People v. Buckner, 23 Ill. App. 3d 557 (1974)

Nov. 21, 1974 · Illinois Appellate Court · No. 12625
23 Ill. App. 3d 557

The People of the State of Illinois, Plaintiff-Appellee, v. Clarence E. Buckner, Defendant-Appellant.

(No. 12625;

Fourth District

November 21, 1974.

*558Richard J. Wilson and Bruce Stratton, both of State Appellate Defender’s Office, of Springfield, for appellant.

Robert J. Bier, State’s Attorney, of Quincy (Kai A. Wallis, of Circuit Attorneys Project, of counsel), for the People.

Mr. JUSTICE SIMKINS

delivered the opinion of the court:

Defendant, Clarence E. Buckner, appeals from his conviction for the offense of burglary and from a sentence imposed of 2 to 6 years’ imprisonment. The sole issue before this court is whether the minimum sentence is excessive.

On January 10, 1974, defendant was found guilty following a bench trial. The evidence adduced at the trial established that defendant was unarmed and entered an unoccupied tavern in the early morning hours. Defendant was apprehended inside the tavern. A sentencing hearing was held on February 20, 1974. The presentence report indicated that this 23-year-old defendant had been convicted of burglary and theft in Missouri in 1971. The State recommended a 4-year minimum based on defendant’s prior burglary conviction. The trial court then imposed a 2- to 6-year term of imprisonment.

Defendant contends that the trial court abused its discretion in imposing a 2-year minimum. We do not agree. Under the Unified Code of Corrections (Ill. Rev.
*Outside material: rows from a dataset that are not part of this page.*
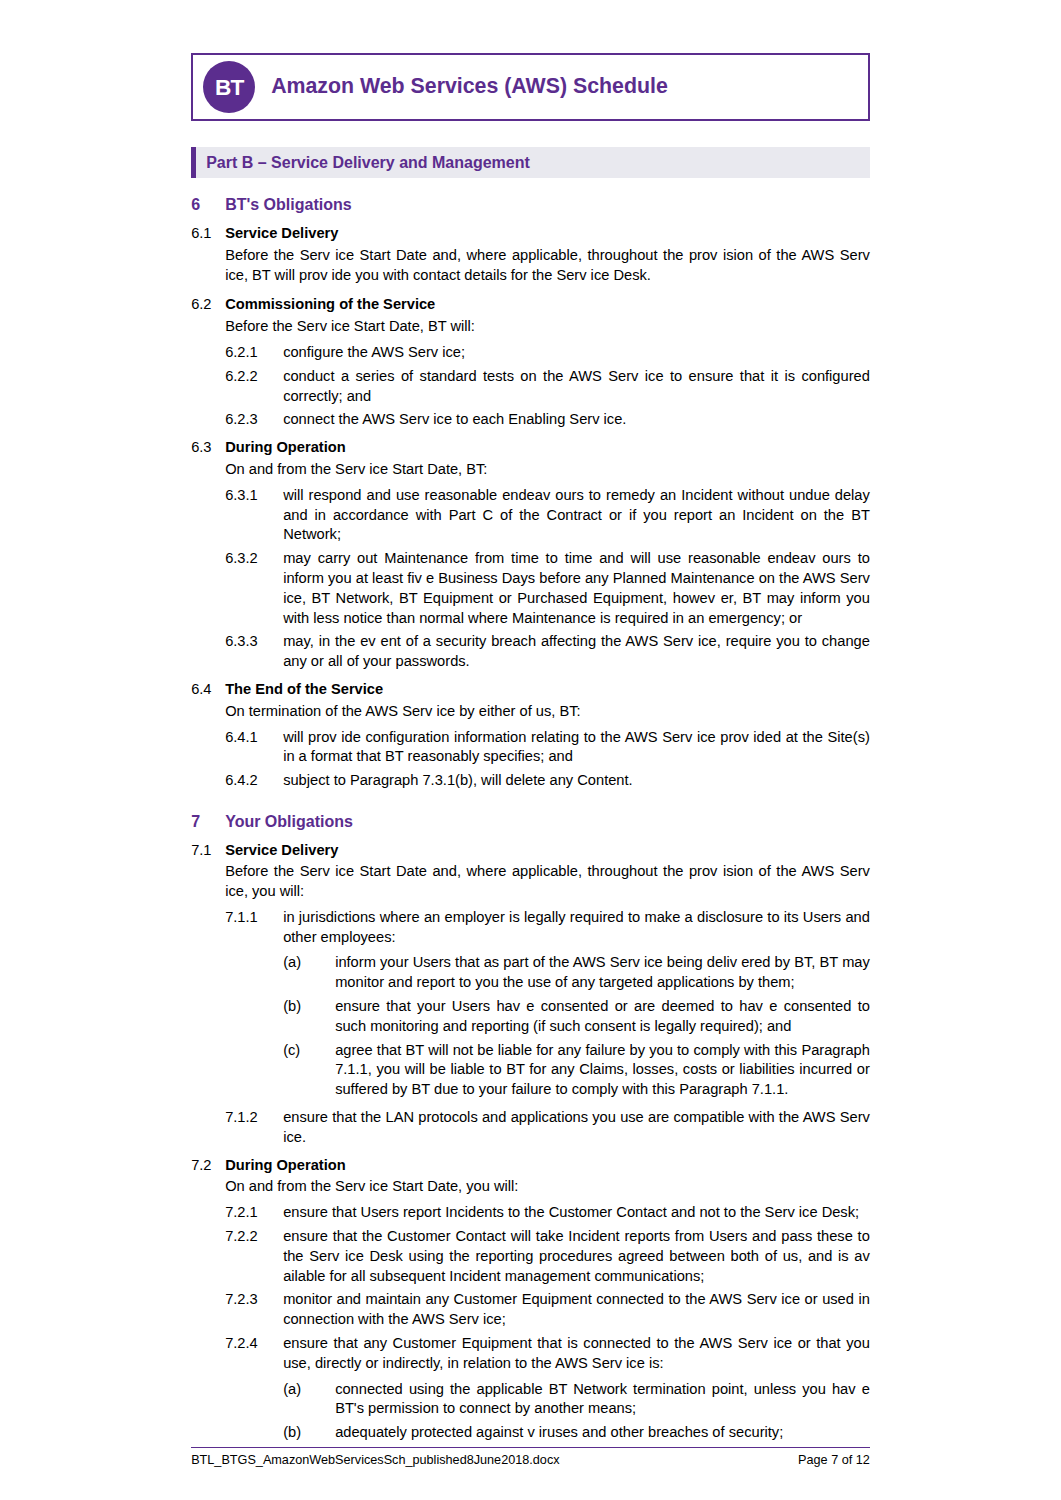BT
Amazon Web Services (AWS) Schedule
Part B – Service Delivery and Management
6 BT's Obligations
6.1
Service Delivery
Before the Serv ice Start Date and, where applicable, throughout the prov ision of the AWS Serv ice, BT will prov ide you with contact details for the Serv ice Desk.
6.2
Commissioning of the Service
Before the Serv ice Start Date, BT will:
6.2.1
configure the AWS Serv ice;
6.2.2
conduct a series of standard tests on the AWS Serv ice to ensure that it is configured correctly; and
6.2.3
connect the AWS Serv ice to each Enabling Serv ice.
6.3
During Operation
On and from the Serv ice Start Date, BT:
6.3.1
will respond and use reasonable endeav ours to remedy an Incident without undue delay and in accordance with Part C of the Contract or if you report an Incident on the BT Network;
6.3.2
may carry out Maintenance from time to time and will use reasonable endeav ours to inform you at least fiv e Business Days before any Planned Maintenance on the AWS Serv ice, BT Network, BT Equipment or Purchased Equipment, howev er, BT may inform you with less notice than normal where Maintenance is required in an emergency; or
6.3.3
may, in the ev ent of a security breach affecting the AWS Serv ice, require you to change any or all of your passwords.
6.4
The End of the Service
On termination of the AWS Serv ice by either of us, BT:
6.4.1
will prov ide configuration information relating to the AWS Serv ice prov ided at the Site(s) in a format that BT reasonably specifies; and
6.4.2
subject to Paragraph 7.3.1(b), will delete any Content.
7 Your Obligations
7.1
Service Delivery
Before the Serv ice Start Date and, where applicable, throughout the prov ision of the AWS Serv ice, you will:
7.1.1
in jurisdictions where an employer is legally required to make a disclosure to its Users and other employees:
(a)
inform your Users that as part of the AWS Serv ice being deliv ered by BT, BT may monitor and report to you the use of any targeted applications by them;
(b)
ensure that your Users hav e consented or are deemed to hav e consented to such monitoring and reporting (if such consent is legally required); and
(c)
agree that BT will not be liable for any failure by you to comply with this Paragraph 7.1.1, you will be liable to BT for any Claims, losses, costs or liabilities incurred or suffered by BT due to your failure to comply with this Paragraph 7.1.1.
7.1.2
ensure that the LAN protocols and applications you use are compatible with the AWS Serv ice.
7.2
During Operation
On and from the Serv ice Start Date, you will:
7.2.1
ensure that Users report Incidents to the Customer Contact and not to the Serv ice Desk;
7.2.2
ensure that the Customer Contact will take Incident reports from Users and pass these to the Serv ice Desk using the reporting procedures agreed between both of us, and is av ailable for all subsequent Incident management communications;
7.2.3
monitor and maintain any Customer Equipment connected to the AWS Serv ice or used in connection with the AWS Serv ice;
7.2.4
ensure that any Customer Equipment that is connected to the AWS Serv ice or that you use, directly or indirectly, in relation to the AWS Serv ice is:
(a)
connected using the applicable BT Network termination point, unless you hav e BT's permission to connect by another means;
(b)
adequately protected against v iruses and other breaches of security;
BTL_BTGS_AmazonWebServicesSch_published8June2018.docx
Page 7 of 12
Stat. 1973, ch. 38, par. 1001-1-1 et seq.) burglary is a Class 2 felony with a 1-year minimum "unless the court, having regard to the nature and circumstances of the offense and the history and character of the defendant, sets a higher minimum term.” (Par. 1005— 8 — 1(c)(3).) The record here indicates that defendant had been convicted of burglary in 1971. Furthermore, the trial court heard the evidence adduced at the trial and at the hearing on aggravation and mitigation and is certainly in a better position to make a sound determination in regard to sentencing than is this court. (See People v. Caldwell, 39 Ill.2d 346, 236 N.E.2d 706; People v. Taylor, 33 Ill.2d 417, 211 N.E.2d 673.) We hold that the trial court clearly did not abuse its discretion in imposing the 2-year minimum sentence.

Accordingly, for the reasons stated above the sentence imposed by the circuit court of Adams County is hereby affirmed:

Judgment affirmed.

TRAPP, P. J, and CRAVEN, J., concur.